Les Suisses ont voté et accepté contre toute attente l’initiative populiste « No bilingue ». Dorénavant, seul le français sera toléré en tant que langue nationale. De quoi déplaire à certains germanophones et italophones qui s’engagent dans la résistance.

Ah cette chère Helvétie ! Ses montagnes, ses lacs, ses banques, son chocolat, son pluralisme et sa démocratie directe. Un système envié qui donne le pouvoir au peuple auquel sont soumises les propositions les plus farfelues. Poussé à l’extrême, ce particularisme est à deux doigts de déclencher une guerre civile en ce symbole paisible de neutralité. Le jet d’eau de Genève est menacé par une vieille dame indigne. Le chef de gang tessinois se prend pour Fidel Castro et revendique l’indépendance de son territoire. Une bombe explose dans le saint tunnel du Gothard. Le franc local, valeur refuge internationale, dévisse. Le petit paradis est au bord du chaos.
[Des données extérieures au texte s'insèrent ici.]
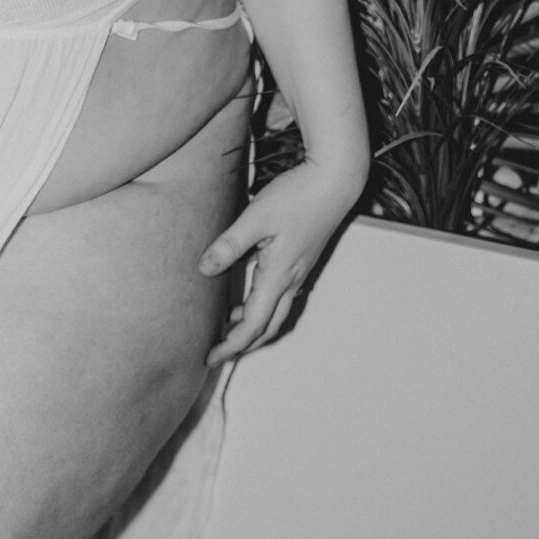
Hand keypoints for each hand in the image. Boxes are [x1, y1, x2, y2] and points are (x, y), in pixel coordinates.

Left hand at [198, 157, 366, 366]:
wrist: (334, 182)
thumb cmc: (298, 196)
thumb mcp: (256, 218)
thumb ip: (230, 244)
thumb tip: (205, 269)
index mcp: (279, 275)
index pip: (253, 324)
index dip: (231, 344)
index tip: (210, 357)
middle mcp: (291, 280)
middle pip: (268, 326)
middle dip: (243, 344)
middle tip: (218, 351)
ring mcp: (298, 271)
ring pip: (276, 312)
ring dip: (254, 326)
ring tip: (228, 327)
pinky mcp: (300, 259)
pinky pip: (280, 295)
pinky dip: (263, 306)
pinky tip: (247, 294)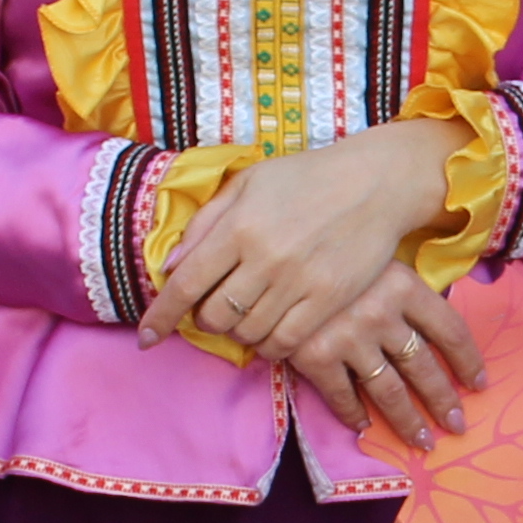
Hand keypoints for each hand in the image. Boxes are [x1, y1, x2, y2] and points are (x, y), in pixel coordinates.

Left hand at [140, 120, 459, 362]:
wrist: (375, 182)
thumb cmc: (306, 177)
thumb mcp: (248, 184)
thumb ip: (206, 223)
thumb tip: (170, 267)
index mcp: (239, 226)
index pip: (185, 284)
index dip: (160, 316)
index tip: (147, 336)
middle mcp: (264, 258)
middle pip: (214, 316)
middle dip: (205, 320)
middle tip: (216, 306)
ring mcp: (298, 282)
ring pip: (248, 333)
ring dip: (238, 332)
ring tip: (248, 314)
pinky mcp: (328, 299)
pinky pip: (286, 342)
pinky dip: (270, 345)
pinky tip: (272, 331)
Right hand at [277, 259, 489, 453]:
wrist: (267, 256)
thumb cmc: (328, 251)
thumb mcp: (373, 257)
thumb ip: (400, 289)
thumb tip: (429, 327)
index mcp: (403, 284)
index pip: (450, 329)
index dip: (468, 361)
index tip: (478, 384)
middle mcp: (382, 314)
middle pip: (423, 367)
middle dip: (444, 401)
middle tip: (458, 426)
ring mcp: (349, 338)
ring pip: (389, 391)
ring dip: (409, 421)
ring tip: (424, 440)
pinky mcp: (315, 356)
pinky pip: (342, 396)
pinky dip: (354, 415)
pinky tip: (365, 426)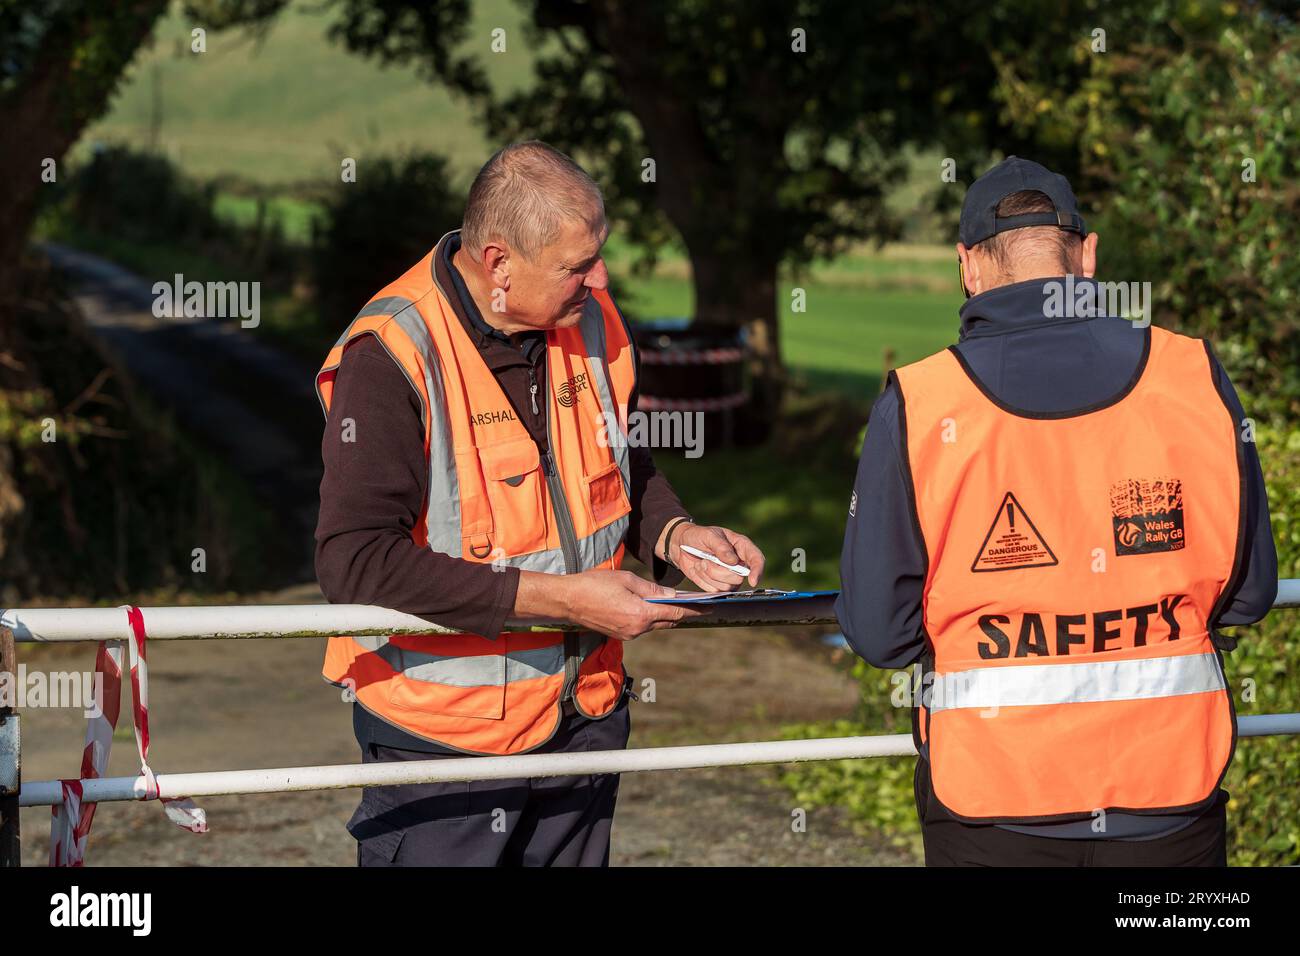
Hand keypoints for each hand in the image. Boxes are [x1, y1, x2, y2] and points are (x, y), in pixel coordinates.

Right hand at [518, 569, 699, 640]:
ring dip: (665, 616)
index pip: (675, 613)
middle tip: (698, 604)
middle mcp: (637, 629)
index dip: (694, 610)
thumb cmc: (595, 584)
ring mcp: (629, 635)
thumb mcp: (627, 579)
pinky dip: (651, 618)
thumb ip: (652, 589)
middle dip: (682, 613)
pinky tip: (653, 608)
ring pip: (655, 625)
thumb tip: (672, 595)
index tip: (710, 607)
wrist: (567, 601)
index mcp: (641, 614)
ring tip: (678, 604)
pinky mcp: (621, 635)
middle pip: (668, 622)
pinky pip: (643, 626)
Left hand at [671, 524, 764, 591]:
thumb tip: (733, 561)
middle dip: (718, 572)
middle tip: (705, 560)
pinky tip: (699, 570)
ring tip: (701, 563)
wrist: (682, 546)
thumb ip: (720, 546)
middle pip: (738, 578)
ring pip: (725, 587)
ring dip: (708, 575)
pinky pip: (714, 591)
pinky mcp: (719, 586)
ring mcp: (730, 577)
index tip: (752, 581)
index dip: (757, 571)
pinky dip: (703, 581)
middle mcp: (739, 564)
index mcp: (742, 547)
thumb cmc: (699, 536)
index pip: (757, 560)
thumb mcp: (708, 535)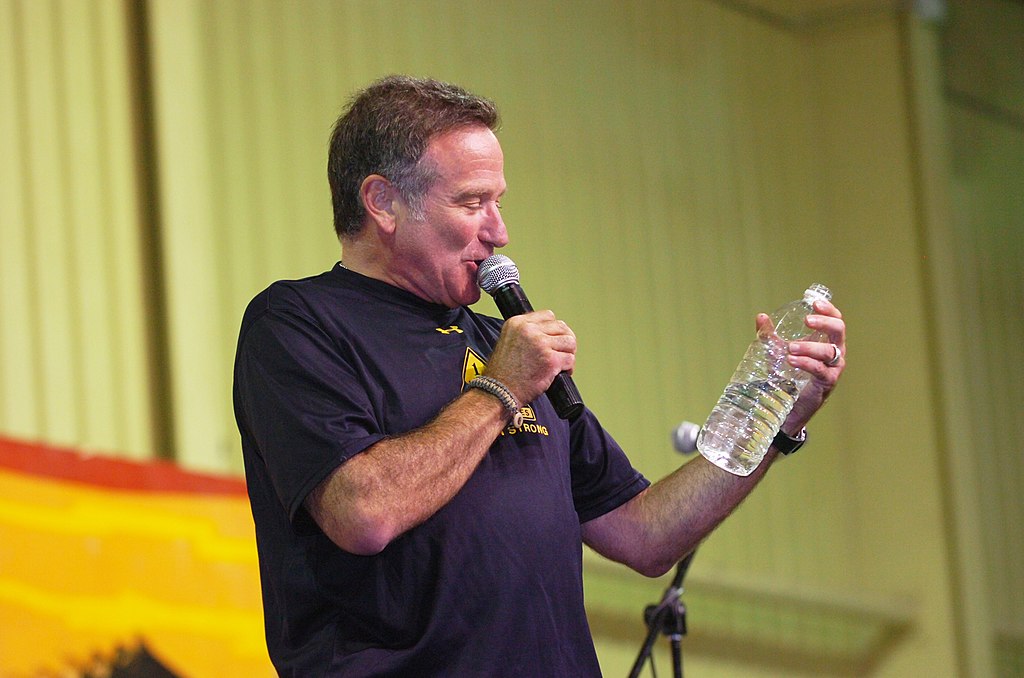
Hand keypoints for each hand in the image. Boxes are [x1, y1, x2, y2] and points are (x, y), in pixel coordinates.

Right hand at [484, 310, 576, 404]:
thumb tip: (546, 334)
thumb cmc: (502, 374)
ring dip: (568, 353)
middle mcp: (529, 330)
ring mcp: (541, 344)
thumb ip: (526, 334)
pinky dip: (569, 368)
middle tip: (561, 352)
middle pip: (562, 327)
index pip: (548, 316)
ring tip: (561, 363)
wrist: (498, 392)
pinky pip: (570, 359)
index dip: (554, 329)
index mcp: (517, 323)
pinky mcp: (550, 360)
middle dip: (564, 341)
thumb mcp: (507, 341)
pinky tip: (561, 373)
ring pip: (569, 342)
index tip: (554, 339)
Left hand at [755, 300, 845, 431]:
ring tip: (790, 347)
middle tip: (807, 321)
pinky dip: (806, 363)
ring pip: (828, 351)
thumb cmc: (790, 375)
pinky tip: (792, 360)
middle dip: (824, 323)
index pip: (835, 319)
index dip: (828, 310)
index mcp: (827, 340)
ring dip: (809, 346)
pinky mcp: (827, 382)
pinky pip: (820, 370)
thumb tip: (761, 316)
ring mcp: (834, 368)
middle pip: (838, 331)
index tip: (814, 303)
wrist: (791, 405)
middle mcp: (835, 352)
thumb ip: (769, 335)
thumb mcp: (778, 351)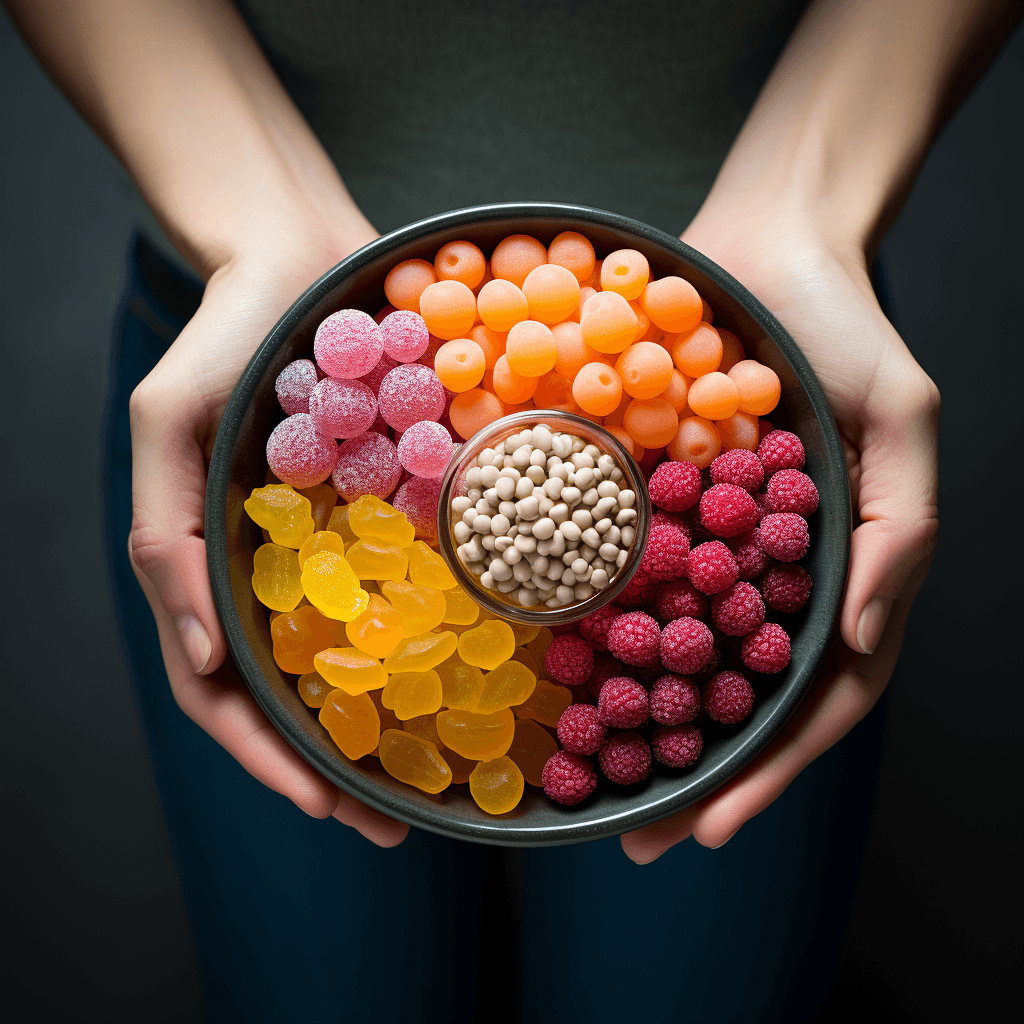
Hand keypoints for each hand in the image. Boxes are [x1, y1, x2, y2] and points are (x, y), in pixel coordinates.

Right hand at [127, 225, 409, 847]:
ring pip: (358, 656)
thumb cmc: (226, 334)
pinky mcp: (385, 509)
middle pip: (298, 695)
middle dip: (338, 768)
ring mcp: (333, 543)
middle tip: (398, 826)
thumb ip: (167, 537)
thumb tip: (198, 660)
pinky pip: (412, 584)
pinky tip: (477, 673)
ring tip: (443, 776)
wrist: (299, 256)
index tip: (327, 809)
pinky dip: (433, 637)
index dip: (268, 758)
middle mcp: (275, 569)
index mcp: (213, 567)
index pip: (224, 691)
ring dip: (390, 724)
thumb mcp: (168, 422)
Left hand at [621, 201, 938, 862]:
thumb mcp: (900, 418)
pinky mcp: (650, 500)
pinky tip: (554, 672)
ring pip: (670, 652)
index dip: (767, 769)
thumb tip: (853, 644)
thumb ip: (898, 530)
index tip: (709, 829)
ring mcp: (703, 541)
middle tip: (632, 838)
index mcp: (831, 571)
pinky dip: (593, 627)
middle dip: (687, 770)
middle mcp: (763, 569)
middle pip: (730, 693)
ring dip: (633, 722)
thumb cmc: (843, 325)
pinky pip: (618, 573)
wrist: (762, 246)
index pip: (810, 696)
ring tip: (585, 782)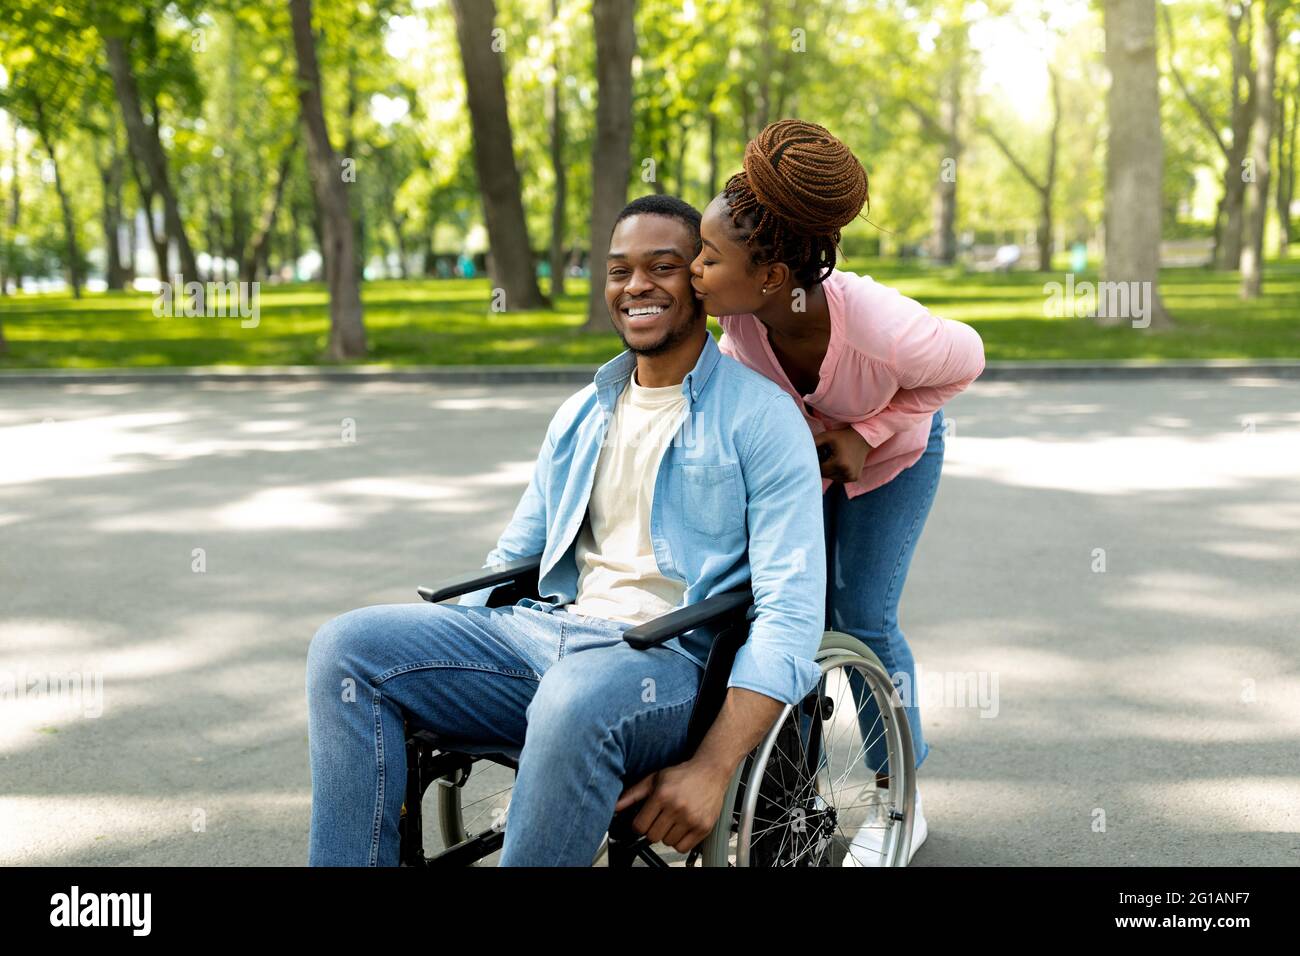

L’autodérision assumée déride, mais peinera à faire rire au-delà des frontières. Elle ne camoufle pas les quelques faiblesses scénaristiques venant émousser une idée de départ plutôt astucieuse. Au-delà des déguisements endossés, on aurait aimé davantage de complicité entre le duo d’acteurs multilingue qui peine à dépasser l’effet comique du simple sketch. Mais il est vrai que c’est parce qu’ils ne se comprennent pas que les Suisses s’entendent si bien.